Because of the new land use code amendments, which the mayor said are now “done” and “there,” any company thinking of establishing a store in Norwood would have to follow the standard two-step process for approval.
At this point, Norwood will allow for no more than two marijuana stores, same as the West End.
PUBLIC COMMENTS WELCOME
Town clerk Gretchen Wells said it’s important for the people of Norwood to understand that they can still comment on the marijuana issue appearing on the April ballot. She said the town will accept written comments until 4:30 p.m., Feb. 21.
This, she said, was in accordance with C.R.S 1-7-901, standard election law.
“All comments filed in writing will be received and kept on file with the designated election official,” she said. “However, only those comments filed by an eligible elector of the Town of Norwood will be summarized in the ballot issue notice that is mailed to all residents. The election official will retain all comments and treat them as election records.”

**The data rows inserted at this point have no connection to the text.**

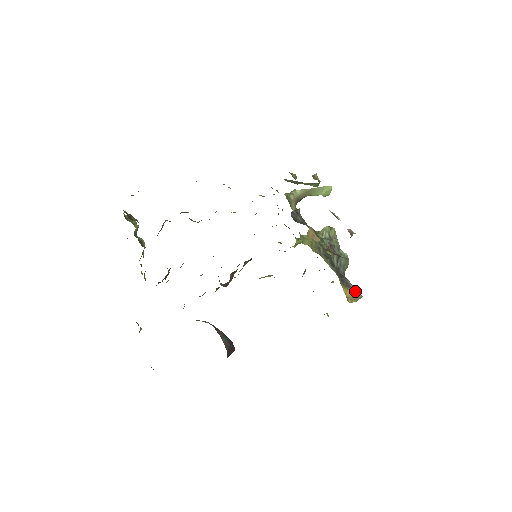
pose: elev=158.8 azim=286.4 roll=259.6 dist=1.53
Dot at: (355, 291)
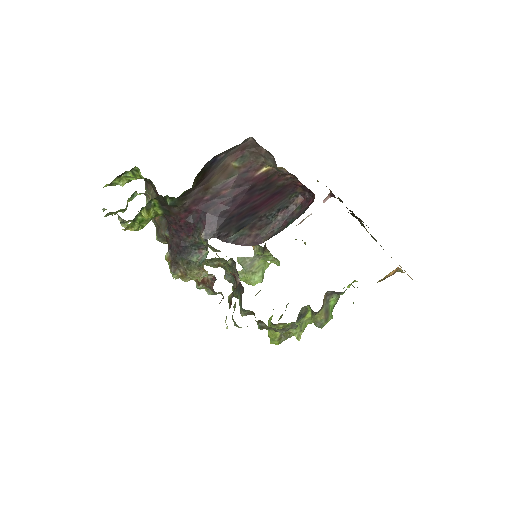
Dot at: occluded
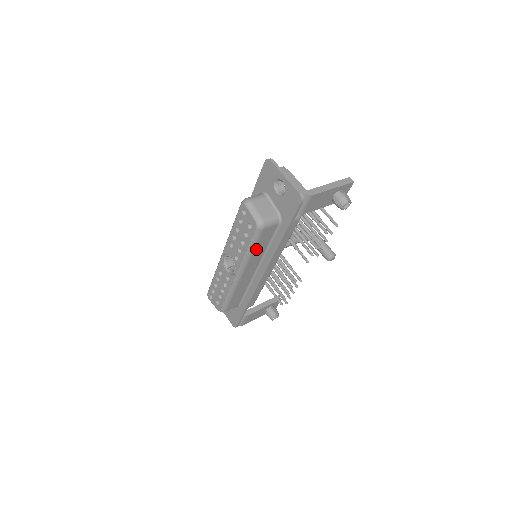
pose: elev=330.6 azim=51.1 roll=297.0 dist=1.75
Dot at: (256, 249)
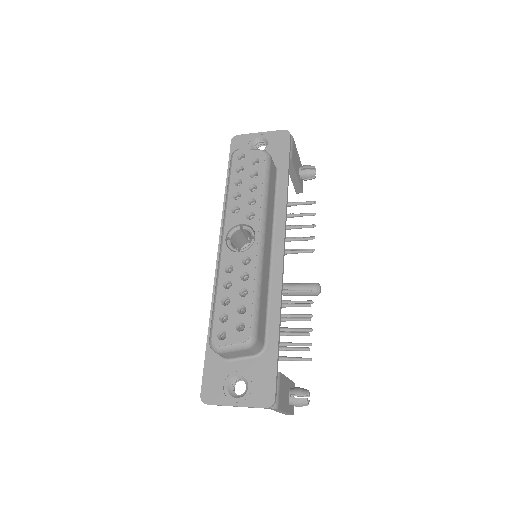
Dot at: (269, 194)
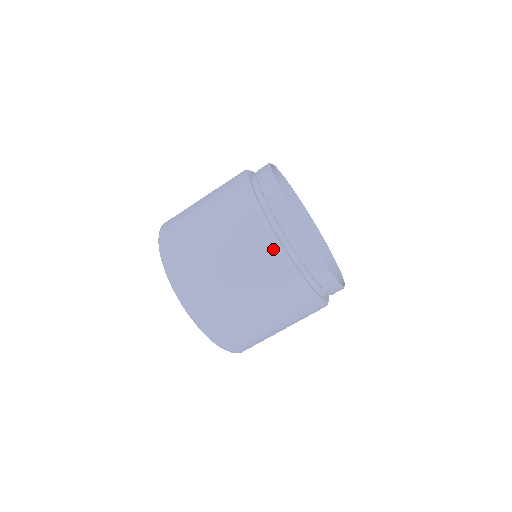
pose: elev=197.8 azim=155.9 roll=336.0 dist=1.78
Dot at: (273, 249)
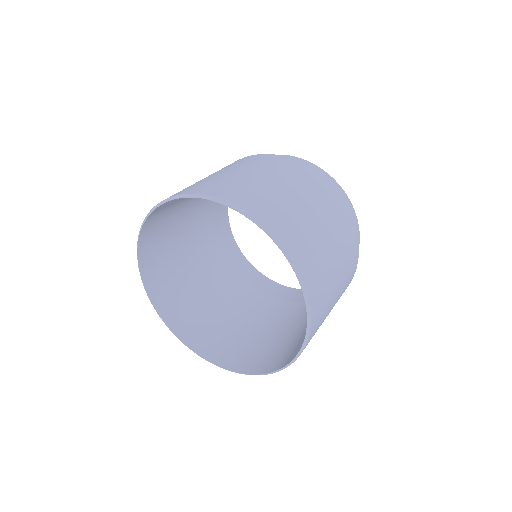
Dot at: (352, 223)
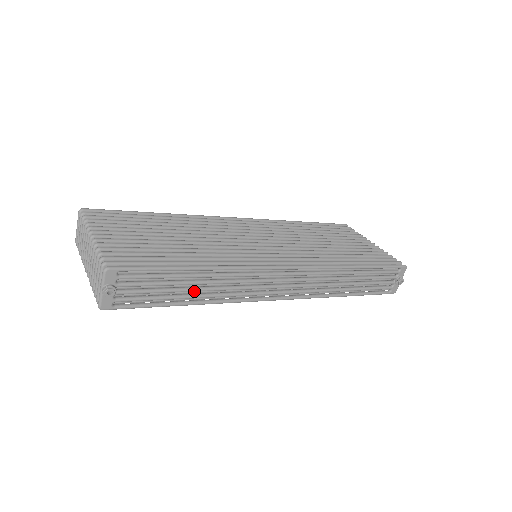
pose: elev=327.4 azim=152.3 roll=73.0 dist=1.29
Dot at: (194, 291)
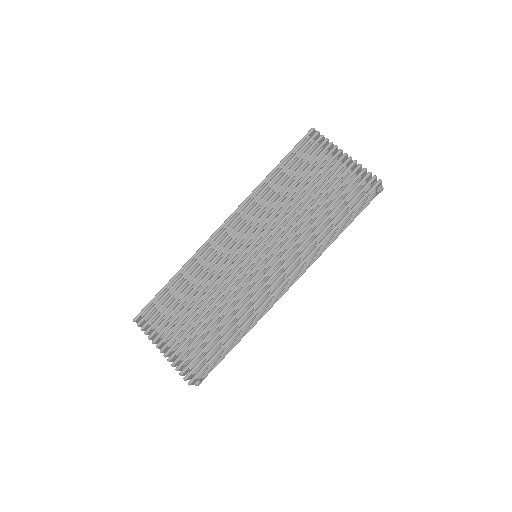
Dot at: (237, 340)
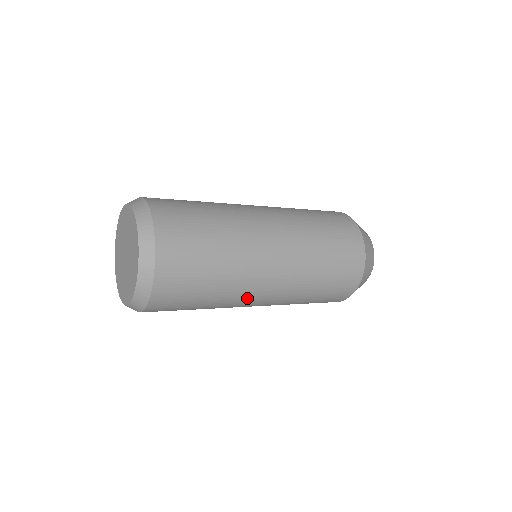
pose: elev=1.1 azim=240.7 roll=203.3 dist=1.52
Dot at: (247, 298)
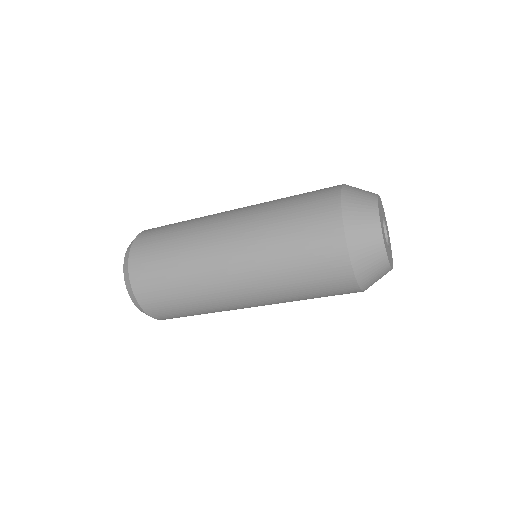
Dot at: (223, 297)
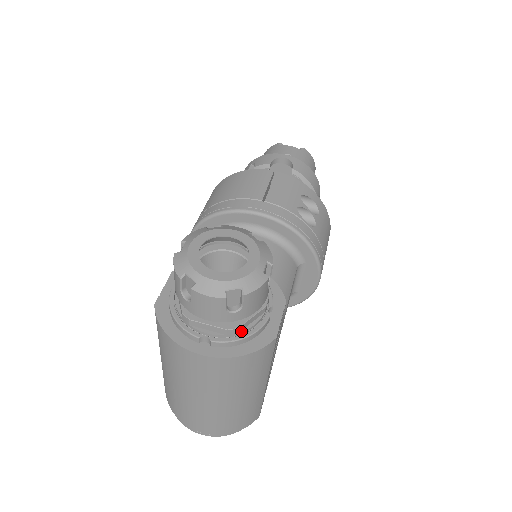
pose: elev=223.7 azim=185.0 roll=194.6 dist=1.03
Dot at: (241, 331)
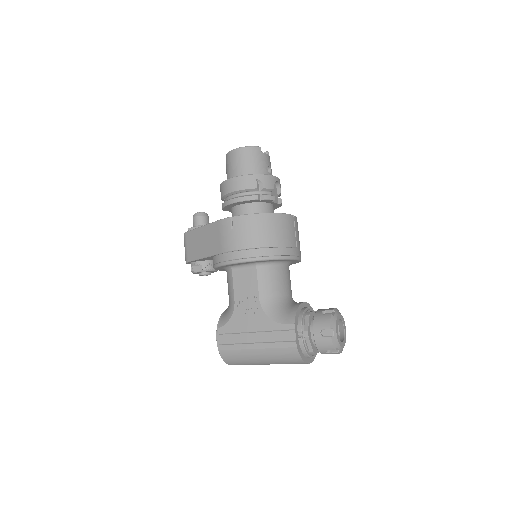
Dot at: occluded
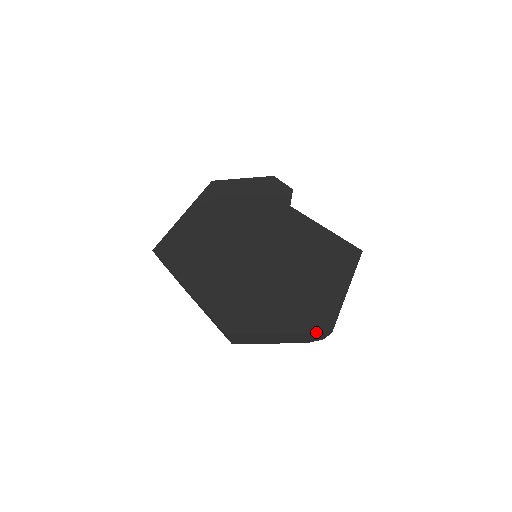
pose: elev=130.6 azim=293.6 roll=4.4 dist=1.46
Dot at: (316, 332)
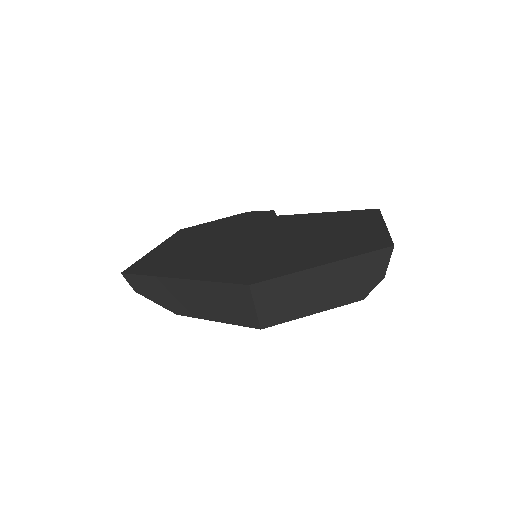
Dot at: (373, 250)
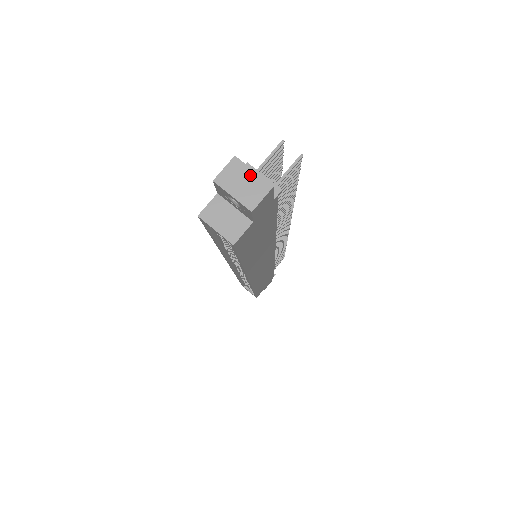
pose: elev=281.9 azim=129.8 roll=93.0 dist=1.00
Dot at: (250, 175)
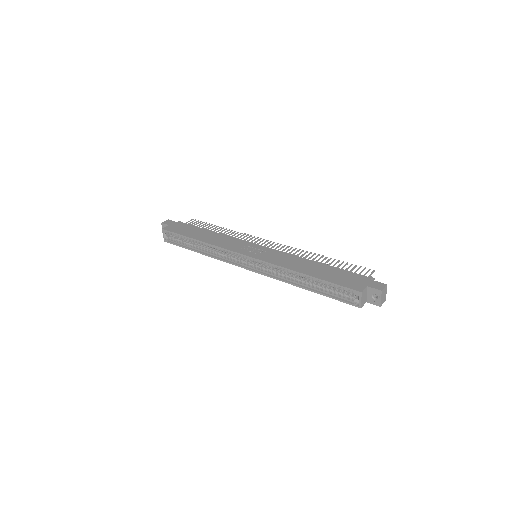
Dot at: (386, 293)
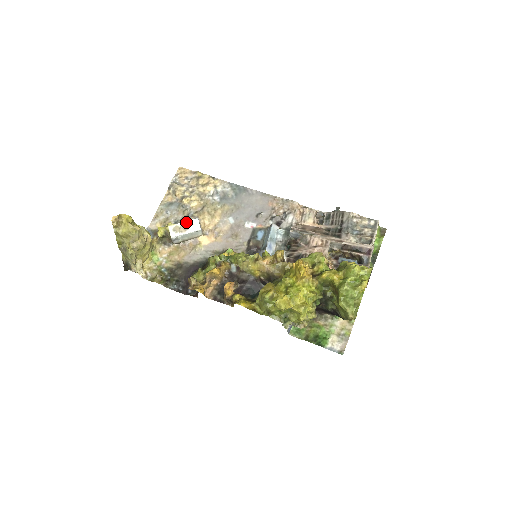
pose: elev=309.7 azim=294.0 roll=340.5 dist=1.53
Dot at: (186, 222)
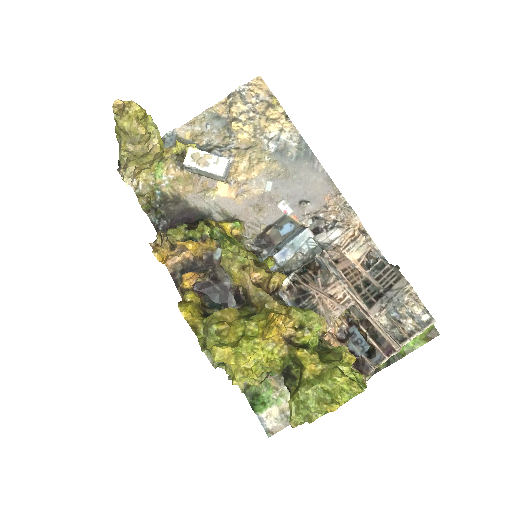
Dot at: (212, 155)
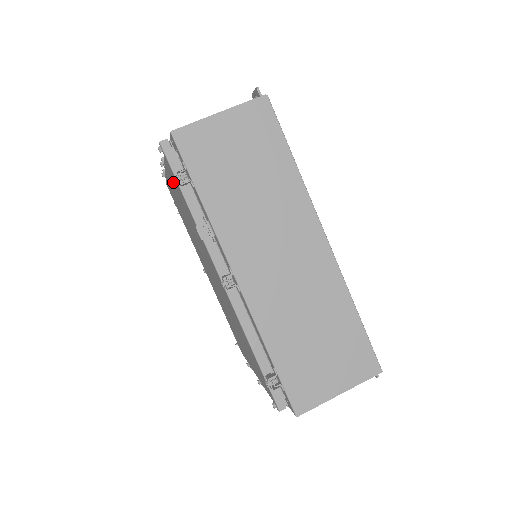
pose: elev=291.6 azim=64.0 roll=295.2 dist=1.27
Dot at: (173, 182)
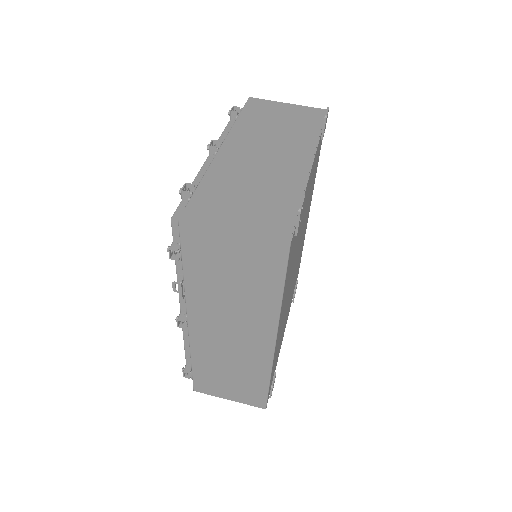
Dot at: occluded
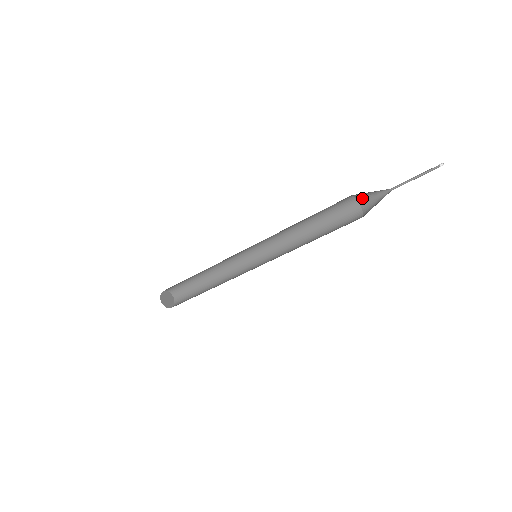
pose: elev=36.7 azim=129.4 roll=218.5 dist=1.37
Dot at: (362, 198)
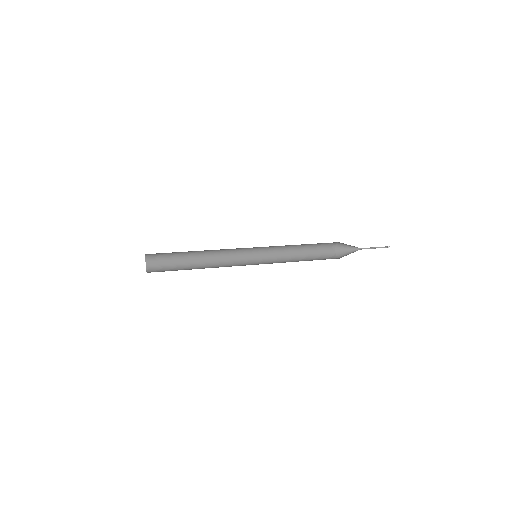
Dot at: (342, 243)
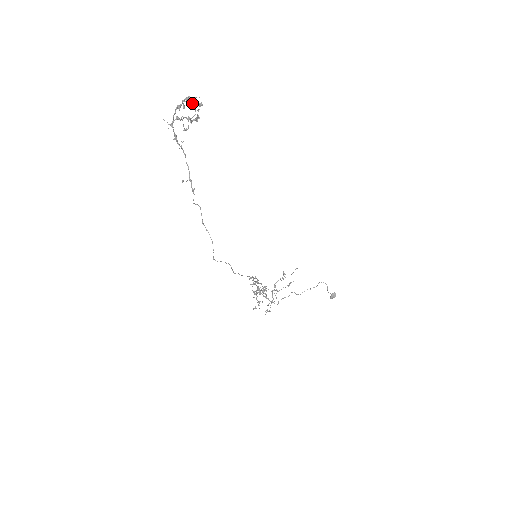
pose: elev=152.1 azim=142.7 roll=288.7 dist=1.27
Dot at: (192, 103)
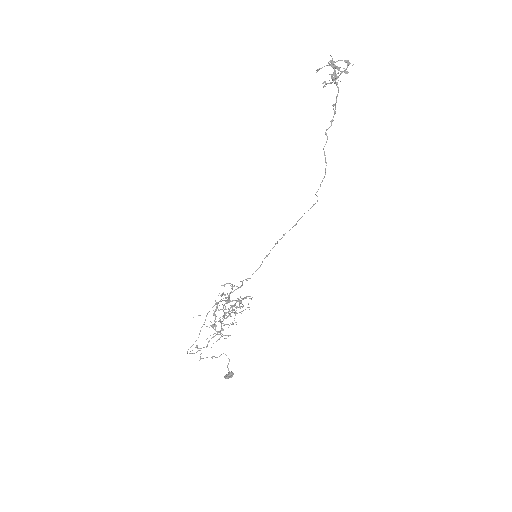
Dot at: (347, 67)
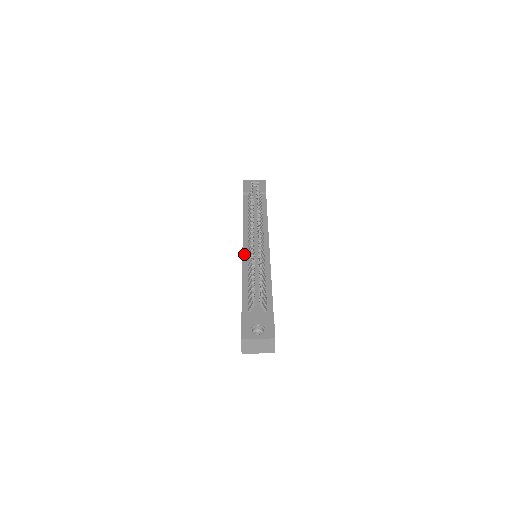
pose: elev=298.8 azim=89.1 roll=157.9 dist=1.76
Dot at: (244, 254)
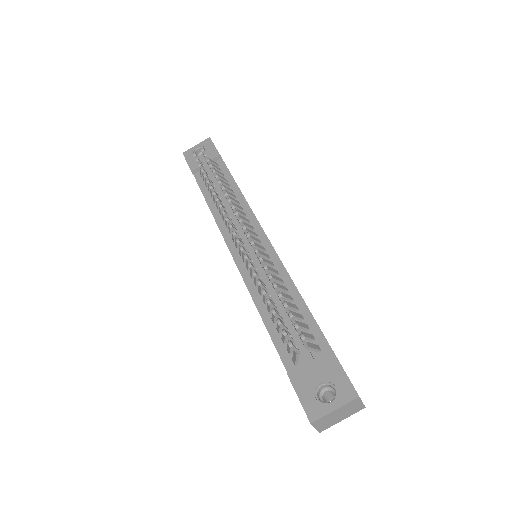
Dot at: (240, 268)
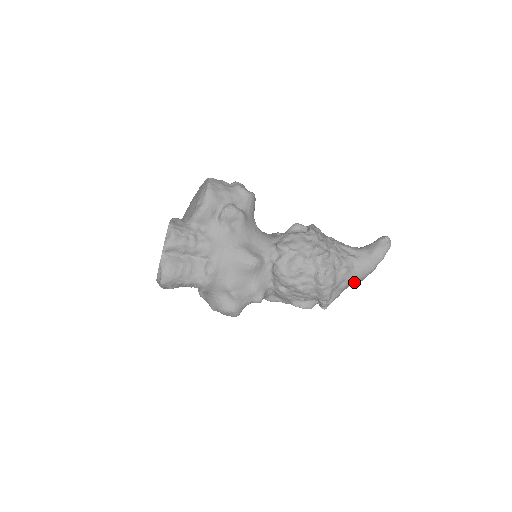
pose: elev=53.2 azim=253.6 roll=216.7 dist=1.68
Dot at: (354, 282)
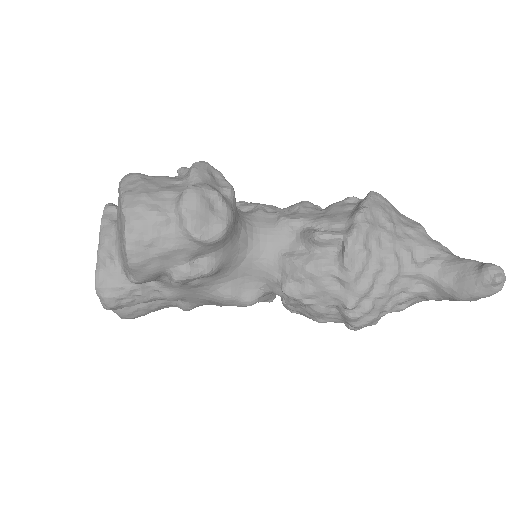
Dot at: occluded
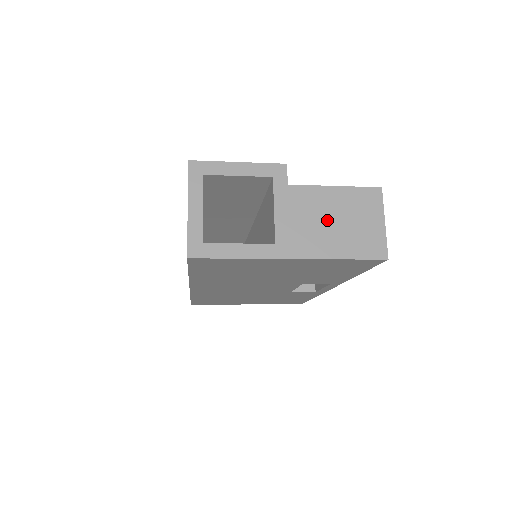
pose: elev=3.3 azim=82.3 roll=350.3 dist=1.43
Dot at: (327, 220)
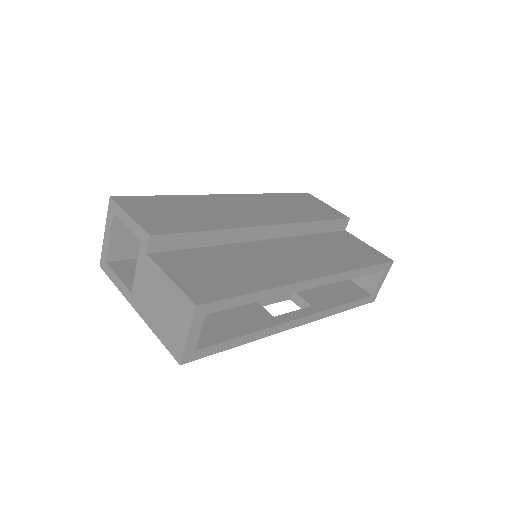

Sara Owens, of Norwood, said that she would vote in favor of Norwood permitting marijuana-related businesses, although she said (prior to being interviewed by The Watch) she was not exactly sure what the ballot questions were, or how they’d be worded. Owens is an employee of one of the West End’s new marijuana stores, so she’s familiar with the state’s laws, as well as local regulations that Western Slope communities have put in place.
“I would be in support of a pot shop in Norwood, and I do work for The Green Room in Naturita” she said.
Owens said she believed that the benefits of Norwood joining surrounding communities to make the products available would include additional tax revenue for the town. She also said the future businesses would create more “local living-wage jobs” for people residing on Wright’s Mesa.
Owens said she views marijuana products as “alternative medicine,” something she’d like to see people have more access to in Norwood.
She currently drives 25 minutes each way for work, and Owens said she would definitely consider an option to work in the industry in Norwood.
“If the opportunity presented itself to work in town, I’d totally go for it,” she said.